Related to that, she tells me organizing an industry roundtable at next spring’s SXSW to address these issues on a broader level. “As the industry grows, we will need to move beyond the ‘Wild West’ mentality that exists in the space.” And as is often the case, what begins in the metaverse will probably influence the wider Web: Facebook and other social networks, along with other Web 2.0 sites , are rapidly introducing buyable virtual goods as third party widgets or central cash generators.

  1. I expect we’ll be hearing more and more about this sort of thing. After all, it’s only virtual. Who pays for intangible stuff? That’s just stupid. [/sarcasm]

    Share
  2. In most of the coverage of the issue (as it was covered around the blgosophere), most commenters were too busy being sarcastic and cute to think about the real issues.

    Anyway, back to vampire-bite-poking on Facebook before a deathmatch in Halo 3.

    Silly fake things.

    Share
  3. i thought debate about Rape in Second Life [http://tinyurl.com/2v58ht] is the most wacky news item i have seen but now there is theft also .
    While I agree with the general argument you gave but there are services like IP Anonymizer , being used for accessing Pandora out side of US , P2P driven Piracy which need more attention than someone stealing something virtual

    Share
  4. The virtual economy is still very much in it’s infancy, think Gold Farmers etc… but to dismiss this episode a mere trivial news would be foolish – the burgeoning virtual economy as evinced by China’ massive private/public investment in a virtual server park is going to be the next industrial revolution promoting not only virtual working but the rise of virtual currency and with that the crime that will follow.

    Share
  5. I won’t let my kids become part of the revenue stream for companies selling them nothing but more time with their butts on chairs. I hope this security problem burgeons, and brings down the whole edifice of “kid-targeted properties”. The “virtual economy” is a scam in itself.

    Share
  6. Kids are kids. Adults should be punshied, but not kids. Adults have intent and plan. Kids just dont have enough pocket money!

    Teenagers just do it to rebel and cause grief.

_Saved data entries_
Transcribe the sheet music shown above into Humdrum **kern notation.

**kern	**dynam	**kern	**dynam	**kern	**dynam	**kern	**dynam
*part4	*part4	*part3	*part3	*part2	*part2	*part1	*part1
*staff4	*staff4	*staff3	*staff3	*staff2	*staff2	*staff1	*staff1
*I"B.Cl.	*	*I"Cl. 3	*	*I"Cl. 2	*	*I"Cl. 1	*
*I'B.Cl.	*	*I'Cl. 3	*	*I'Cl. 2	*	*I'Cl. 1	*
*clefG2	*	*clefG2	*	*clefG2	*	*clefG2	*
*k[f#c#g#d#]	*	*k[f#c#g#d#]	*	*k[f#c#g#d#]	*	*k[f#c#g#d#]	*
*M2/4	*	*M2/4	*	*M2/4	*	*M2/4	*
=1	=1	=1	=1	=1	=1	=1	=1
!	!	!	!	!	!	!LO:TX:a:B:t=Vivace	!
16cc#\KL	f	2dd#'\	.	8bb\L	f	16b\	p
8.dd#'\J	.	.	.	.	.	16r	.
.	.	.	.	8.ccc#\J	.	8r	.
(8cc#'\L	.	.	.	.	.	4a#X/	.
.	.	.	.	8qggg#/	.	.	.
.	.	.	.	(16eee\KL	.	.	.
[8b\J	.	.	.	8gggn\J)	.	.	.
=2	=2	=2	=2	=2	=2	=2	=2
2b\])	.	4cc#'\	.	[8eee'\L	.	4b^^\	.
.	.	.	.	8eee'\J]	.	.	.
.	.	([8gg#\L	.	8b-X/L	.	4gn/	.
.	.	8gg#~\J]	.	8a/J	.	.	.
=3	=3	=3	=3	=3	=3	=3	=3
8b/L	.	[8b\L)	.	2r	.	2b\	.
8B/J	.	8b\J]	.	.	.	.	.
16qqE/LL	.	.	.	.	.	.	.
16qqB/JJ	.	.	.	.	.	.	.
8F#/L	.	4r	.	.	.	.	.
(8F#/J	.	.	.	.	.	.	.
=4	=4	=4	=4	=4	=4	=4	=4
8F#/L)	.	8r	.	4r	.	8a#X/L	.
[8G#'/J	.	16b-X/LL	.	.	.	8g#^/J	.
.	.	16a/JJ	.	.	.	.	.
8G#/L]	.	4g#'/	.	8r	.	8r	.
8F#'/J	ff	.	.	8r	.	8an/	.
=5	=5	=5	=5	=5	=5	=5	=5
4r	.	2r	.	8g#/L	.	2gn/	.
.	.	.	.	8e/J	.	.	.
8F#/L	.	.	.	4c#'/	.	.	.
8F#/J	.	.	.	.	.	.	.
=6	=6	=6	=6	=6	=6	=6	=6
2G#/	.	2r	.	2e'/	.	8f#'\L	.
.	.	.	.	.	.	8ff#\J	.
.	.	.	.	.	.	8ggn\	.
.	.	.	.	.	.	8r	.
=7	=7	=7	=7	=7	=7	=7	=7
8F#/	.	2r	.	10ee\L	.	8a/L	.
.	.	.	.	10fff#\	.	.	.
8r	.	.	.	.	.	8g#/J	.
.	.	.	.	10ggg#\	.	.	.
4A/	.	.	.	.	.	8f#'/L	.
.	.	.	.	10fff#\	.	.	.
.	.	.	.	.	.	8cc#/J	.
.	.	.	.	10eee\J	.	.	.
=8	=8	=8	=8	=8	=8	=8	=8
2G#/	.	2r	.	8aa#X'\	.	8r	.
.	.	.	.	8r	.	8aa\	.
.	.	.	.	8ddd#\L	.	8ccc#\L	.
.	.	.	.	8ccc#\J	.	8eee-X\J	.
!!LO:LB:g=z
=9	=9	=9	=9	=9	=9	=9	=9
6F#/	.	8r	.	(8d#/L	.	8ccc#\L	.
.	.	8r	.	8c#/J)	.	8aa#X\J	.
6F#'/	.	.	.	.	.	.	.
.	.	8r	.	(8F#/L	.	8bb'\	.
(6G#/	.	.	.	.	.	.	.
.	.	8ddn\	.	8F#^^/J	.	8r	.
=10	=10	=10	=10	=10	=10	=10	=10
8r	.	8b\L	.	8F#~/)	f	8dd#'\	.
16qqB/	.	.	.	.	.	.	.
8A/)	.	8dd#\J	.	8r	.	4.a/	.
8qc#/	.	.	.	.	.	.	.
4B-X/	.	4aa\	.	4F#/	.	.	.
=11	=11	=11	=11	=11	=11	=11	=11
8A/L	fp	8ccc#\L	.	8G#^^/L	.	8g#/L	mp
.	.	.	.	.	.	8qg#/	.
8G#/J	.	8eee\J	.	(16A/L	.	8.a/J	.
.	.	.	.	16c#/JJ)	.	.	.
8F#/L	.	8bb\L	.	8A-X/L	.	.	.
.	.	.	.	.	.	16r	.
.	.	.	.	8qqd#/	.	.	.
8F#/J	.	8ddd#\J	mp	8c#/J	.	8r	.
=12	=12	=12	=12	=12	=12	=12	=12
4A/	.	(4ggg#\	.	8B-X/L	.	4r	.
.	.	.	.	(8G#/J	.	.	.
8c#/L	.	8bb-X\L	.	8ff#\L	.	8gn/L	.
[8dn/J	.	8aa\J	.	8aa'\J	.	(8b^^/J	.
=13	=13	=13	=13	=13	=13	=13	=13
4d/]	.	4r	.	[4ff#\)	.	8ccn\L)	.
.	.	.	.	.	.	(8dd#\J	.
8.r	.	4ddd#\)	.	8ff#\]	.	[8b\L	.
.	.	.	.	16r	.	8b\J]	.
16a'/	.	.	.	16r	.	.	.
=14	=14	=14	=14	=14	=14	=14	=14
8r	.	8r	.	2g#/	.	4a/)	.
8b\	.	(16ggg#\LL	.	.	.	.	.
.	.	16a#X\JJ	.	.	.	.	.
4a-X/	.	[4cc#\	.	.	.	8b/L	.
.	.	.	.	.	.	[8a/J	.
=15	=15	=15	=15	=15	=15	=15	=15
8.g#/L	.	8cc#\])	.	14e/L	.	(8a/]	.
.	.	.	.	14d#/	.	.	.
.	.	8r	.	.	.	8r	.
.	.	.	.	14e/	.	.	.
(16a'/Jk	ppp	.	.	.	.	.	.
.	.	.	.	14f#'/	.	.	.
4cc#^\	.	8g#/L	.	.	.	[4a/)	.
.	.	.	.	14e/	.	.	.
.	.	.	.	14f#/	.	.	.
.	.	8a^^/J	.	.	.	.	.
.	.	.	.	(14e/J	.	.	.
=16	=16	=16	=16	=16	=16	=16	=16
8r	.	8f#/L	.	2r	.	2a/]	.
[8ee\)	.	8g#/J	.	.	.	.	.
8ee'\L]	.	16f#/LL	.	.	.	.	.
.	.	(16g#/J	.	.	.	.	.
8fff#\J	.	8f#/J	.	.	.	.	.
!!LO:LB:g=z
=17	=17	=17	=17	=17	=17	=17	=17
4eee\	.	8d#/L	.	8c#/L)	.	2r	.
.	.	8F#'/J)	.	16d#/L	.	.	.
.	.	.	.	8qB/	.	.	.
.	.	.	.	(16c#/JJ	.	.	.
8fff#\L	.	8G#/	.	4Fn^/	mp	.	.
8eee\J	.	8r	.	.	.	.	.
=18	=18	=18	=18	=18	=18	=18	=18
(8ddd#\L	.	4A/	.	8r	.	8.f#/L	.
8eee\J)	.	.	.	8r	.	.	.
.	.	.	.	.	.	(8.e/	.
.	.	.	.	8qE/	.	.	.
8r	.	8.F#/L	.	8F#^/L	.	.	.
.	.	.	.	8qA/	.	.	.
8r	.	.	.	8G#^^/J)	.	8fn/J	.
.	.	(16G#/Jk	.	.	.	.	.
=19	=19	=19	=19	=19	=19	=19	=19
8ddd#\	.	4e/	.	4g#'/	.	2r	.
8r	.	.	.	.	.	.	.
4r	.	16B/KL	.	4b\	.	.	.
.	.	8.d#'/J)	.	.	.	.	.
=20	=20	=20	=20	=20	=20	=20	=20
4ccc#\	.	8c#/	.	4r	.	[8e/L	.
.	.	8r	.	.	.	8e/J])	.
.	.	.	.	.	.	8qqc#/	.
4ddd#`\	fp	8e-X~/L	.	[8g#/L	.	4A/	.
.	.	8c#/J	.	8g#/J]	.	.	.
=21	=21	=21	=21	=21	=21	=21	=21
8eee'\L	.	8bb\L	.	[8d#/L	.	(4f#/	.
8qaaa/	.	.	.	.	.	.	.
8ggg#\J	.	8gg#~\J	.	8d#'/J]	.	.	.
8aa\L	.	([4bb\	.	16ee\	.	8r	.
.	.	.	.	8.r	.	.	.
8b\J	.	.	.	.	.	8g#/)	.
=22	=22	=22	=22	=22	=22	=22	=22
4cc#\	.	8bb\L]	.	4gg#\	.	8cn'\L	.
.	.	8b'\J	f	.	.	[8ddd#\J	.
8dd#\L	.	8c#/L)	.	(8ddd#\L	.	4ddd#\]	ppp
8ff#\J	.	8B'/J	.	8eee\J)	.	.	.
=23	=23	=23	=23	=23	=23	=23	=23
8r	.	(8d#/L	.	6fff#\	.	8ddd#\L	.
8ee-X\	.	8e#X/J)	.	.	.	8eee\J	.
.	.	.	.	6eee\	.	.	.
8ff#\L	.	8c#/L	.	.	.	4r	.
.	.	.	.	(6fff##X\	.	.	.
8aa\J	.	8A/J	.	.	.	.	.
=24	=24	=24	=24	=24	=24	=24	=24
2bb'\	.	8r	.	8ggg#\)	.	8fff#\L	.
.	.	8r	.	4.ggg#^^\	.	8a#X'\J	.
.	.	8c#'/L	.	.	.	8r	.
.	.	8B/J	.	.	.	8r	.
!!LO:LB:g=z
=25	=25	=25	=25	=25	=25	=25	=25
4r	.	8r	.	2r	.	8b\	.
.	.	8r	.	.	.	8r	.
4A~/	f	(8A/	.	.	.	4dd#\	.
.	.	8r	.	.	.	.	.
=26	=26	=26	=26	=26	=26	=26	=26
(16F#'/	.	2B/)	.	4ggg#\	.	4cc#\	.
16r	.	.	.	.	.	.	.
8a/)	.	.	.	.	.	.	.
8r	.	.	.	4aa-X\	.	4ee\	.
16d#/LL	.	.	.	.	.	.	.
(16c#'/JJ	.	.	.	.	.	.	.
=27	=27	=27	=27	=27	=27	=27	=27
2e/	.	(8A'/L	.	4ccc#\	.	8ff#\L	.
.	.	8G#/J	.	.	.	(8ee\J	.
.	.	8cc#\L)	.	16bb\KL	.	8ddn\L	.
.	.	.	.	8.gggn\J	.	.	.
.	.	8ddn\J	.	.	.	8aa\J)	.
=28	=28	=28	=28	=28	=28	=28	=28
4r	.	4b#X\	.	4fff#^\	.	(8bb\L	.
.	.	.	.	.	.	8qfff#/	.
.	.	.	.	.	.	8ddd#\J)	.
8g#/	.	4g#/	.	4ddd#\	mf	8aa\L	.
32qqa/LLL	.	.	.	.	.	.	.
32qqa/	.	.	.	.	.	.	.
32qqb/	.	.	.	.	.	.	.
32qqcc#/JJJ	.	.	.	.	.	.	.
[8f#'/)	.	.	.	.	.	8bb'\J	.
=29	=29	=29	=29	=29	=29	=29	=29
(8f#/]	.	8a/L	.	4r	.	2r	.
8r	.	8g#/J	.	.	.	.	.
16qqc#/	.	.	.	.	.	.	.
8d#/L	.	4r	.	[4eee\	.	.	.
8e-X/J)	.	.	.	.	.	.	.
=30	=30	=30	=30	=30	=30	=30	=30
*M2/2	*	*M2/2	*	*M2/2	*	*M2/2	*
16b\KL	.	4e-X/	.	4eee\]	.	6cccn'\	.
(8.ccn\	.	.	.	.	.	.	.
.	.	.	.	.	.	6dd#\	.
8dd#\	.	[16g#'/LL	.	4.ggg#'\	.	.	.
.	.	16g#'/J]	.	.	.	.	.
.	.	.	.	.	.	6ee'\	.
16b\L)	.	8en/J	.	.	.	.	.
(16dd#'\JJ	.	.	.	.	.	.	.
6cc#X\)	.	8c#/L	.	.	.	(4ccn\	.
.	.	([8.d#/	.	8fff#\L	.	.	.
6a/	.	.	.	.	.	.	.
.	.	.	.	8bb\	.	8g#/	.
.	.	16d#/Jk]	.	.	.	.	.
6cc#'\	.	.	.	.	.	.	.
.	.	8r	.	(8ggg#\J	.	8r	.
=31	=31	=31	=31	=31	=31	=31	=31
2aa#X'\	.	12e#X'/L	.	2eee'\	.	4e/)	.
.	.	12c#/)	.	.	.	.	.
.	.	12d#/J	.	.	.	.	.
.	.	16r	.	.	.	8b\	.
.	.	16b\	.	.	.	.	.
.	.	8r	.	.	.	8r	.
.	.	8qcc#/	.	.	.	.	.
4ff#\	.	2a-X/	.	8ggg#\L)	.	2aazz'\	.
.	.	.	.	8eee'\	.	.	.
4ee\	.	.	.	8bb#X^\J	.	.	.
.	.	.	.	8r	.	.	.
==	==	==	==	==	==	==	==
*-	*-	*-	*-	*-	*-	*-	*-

_Work order_
Transcribe the passage of the virtual goods text that begins with the words "While I agree" and ends after the words "that will follow.".

_Worked solution_
While I agree with the general argument you gave but there are services like IP Anonymizer , being used for accessing Pandora out side of US , P2P driven Piracy which need more attention than someone stealing something virtual

    Share
  4. The virtual economy is still very much in it’s infancy, think Gold Farmers etc… but to dismiss this episode a mere trivial news would be foolish – the burgeoning virtual economy as evinced by China’ massive private/public investment in a virtual server park is going to be the next industrial revolution promoting not only virtual working but the rise of virtual currency and with that the crime that will follow.